I will be a Light unto the world. <body>
Monday, September 22, 2008

Wow...recently all my friends ard me getting attached....happy for them...haha...congrats to Hope,my beloved Pammie,Michelle, Peixiong and Eunice...hmmm....of course got others who got attached earlier in the yr...congrats to everyone who have found their love :)




I believe recently everyone have been receiving this message...in case u din...please help inform others(the following items have been recalled due to china's milk situation. This is real. M&M's,snickers, mento's yoghurt bottle, dove choc, oreo wafer sticks, monmilk, dutchlady sterilised milk, wall's all natural mango, mini poppers ice cream, magnum ice cream, moo sandwich ice cream, mini cornetto n youcan ice cream. We've been asked by AVA to remove them from our stores. If you have any of these items in your house, dun eat them)



Thursday, September 18, 2008

Why do i mind so much when other people commmend me? I have been taking lunch oders for my colleagues for the past 6 months, wed i was in a mteeting so i asked another colleague to take the lunch order...then during lunch i was saying next time can ask her to help..pass already...then my director say ya..she can...her handwriting nicer...then the son say ya..at least he wun leave out any order...at that point...i was very upset..ya..i miss out 1 order before...cause that colleague not from my office...i forgot to ask her...imagine no one comes to you everyday...you have to go ask where they wanna eat 1st...then ask them what they want...1 by 1...do they know how tired i am...everytime i ask where they wanna eat..they just reply see the others....everyone say the same thing...then i dun even know which venue...it takes up a lot stupid time to ask...maybe i should jus do this in future...email everyone where we going to eat and if they dun reply by 10.30..its their own business..every single day...for the past 7 months...i take order...after lunch i have to collect $$..they dun come automatically...no one bother to thank you for helping them...but yet when u miss out 1 order...everyone starts blaming you...dun appreciate i already think forget it...yet still blame u when there is a mistake...ya...if that colleague is so good...ask her to take order everyday then...see if she will forget one day...that was one i told my director...her reply was dun say others..say yourself can le...

- _DATA EXTRACT_
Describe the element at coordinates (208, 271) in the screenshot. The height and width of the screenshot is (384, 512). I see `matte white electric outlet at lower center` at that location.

- _ASSIGNMENT A_
Reproduce the blog post verbatim between "Wow...recently all my" and "their love :)", inclusive.
- _ASSIGNMENT B_
Rewrite the blog post's paragraph beginning "I believe recently everyone have been receiving this message" as a short list that keeps its main facts.
Rely solely on the blog post; the lines play no part.

- _WRITTEN REPLY A_
Wow...recently all my friends ard me getting attached....happy for them...haha...congrats to Hope,my beloved Pammie,Michelle, Peixiong and Eunice...hmmm....of course got others who got attached earlier in the yr...congrats to everyone who have found their love :)

- _WRITTEN REPLY B_
- A message has been going around; pass it on to anyone who hasn't received it.
- Because of China's milk situation, AVA has asked stores to remove these items:
  - M&M's
  - Snickers
  - Mento's yoghurt bottle
  - Dove choc
  - Oreo wafer sticks
  - Monmilk
  - Dutchlady sterilised milk
  - Wall's all natural mango
  - Mini Poppers ice cream
  - Magnum ice cream
  - Moo sandwich ice cream
  - Mini Cornetto
  - Youcan ice cream
- If you have any of these at home, don't eat them.